- **Work to complete**
Repeat exactly, and only, the lines from the line containing "- Brown rice or cauliflower rice" through the last line of the records below, including both.

· · · ·

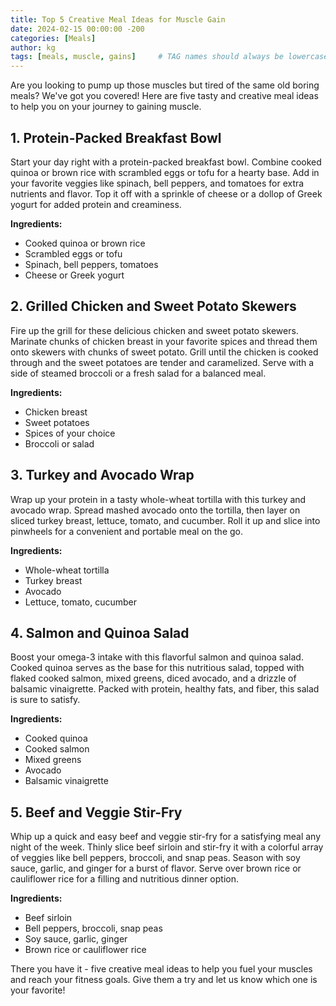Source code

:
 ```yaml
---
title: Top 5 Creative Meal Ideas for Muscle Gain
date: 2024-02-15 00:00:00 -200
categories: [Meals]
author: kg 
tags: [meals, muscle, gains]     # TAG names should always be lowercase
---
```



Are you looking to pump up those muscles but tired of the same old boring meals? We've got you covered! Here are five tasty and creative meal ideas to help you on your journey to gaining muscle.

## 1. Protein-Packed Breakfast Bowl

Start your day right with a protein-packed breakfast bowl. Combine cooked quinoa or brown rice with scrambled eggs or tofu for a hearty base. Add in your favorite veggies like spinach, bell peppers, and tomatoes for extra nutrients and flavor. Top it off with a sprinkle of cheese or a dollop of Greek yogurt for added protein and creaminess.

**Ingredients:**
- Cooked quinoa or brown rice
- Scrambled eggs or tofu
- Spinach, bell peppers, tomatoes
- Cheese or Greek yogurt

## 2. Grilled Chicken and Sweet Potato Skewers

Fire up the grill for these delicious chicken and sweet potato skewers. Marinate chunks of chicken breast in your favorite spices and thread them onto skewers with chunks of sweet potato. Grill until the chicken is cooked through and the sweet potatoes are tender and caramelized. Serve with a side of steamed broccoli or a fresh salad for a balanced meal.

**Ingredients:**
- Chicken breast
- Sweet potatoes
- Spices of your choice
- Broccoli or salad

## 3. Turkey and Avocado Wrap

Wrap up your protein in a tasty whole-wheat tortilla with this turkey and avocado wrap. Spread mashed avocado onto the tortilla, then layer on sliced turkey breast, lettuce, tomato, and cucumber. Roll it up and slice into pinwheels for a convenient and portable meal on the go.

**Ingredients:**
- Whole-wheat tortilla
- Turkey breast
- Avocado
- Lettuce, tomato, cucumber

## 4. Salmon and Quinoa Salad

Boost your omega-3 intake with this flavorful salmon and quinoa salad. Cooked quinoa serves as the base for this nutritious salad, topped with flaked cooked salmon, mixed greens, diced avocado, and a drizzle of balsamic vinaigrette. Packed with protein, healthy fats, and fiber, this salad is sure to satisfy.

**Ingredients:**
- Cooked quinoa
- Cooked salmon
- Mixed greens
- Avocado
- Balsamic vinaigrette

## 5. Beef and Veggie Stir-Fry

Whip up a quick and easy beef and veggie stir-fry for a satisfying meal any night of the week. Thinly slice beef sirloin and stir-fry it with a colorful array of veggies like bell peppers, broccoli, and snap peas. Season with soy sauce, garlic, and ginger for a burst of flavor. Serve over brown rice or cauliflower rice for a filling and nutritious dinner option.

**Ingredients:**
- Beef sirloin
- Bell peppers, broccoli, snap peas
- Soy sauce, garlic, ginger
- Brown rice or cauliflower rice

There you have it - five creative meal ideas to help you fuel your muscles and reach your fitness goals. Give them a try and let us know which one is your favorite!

· · · ·

- **Task answer**
- Brown rice or cauliflower rice

There you have it - five creative meal ideas to help you fuel your muscles and reach your fitness goals. Give them a try and let us know which one is your favorite!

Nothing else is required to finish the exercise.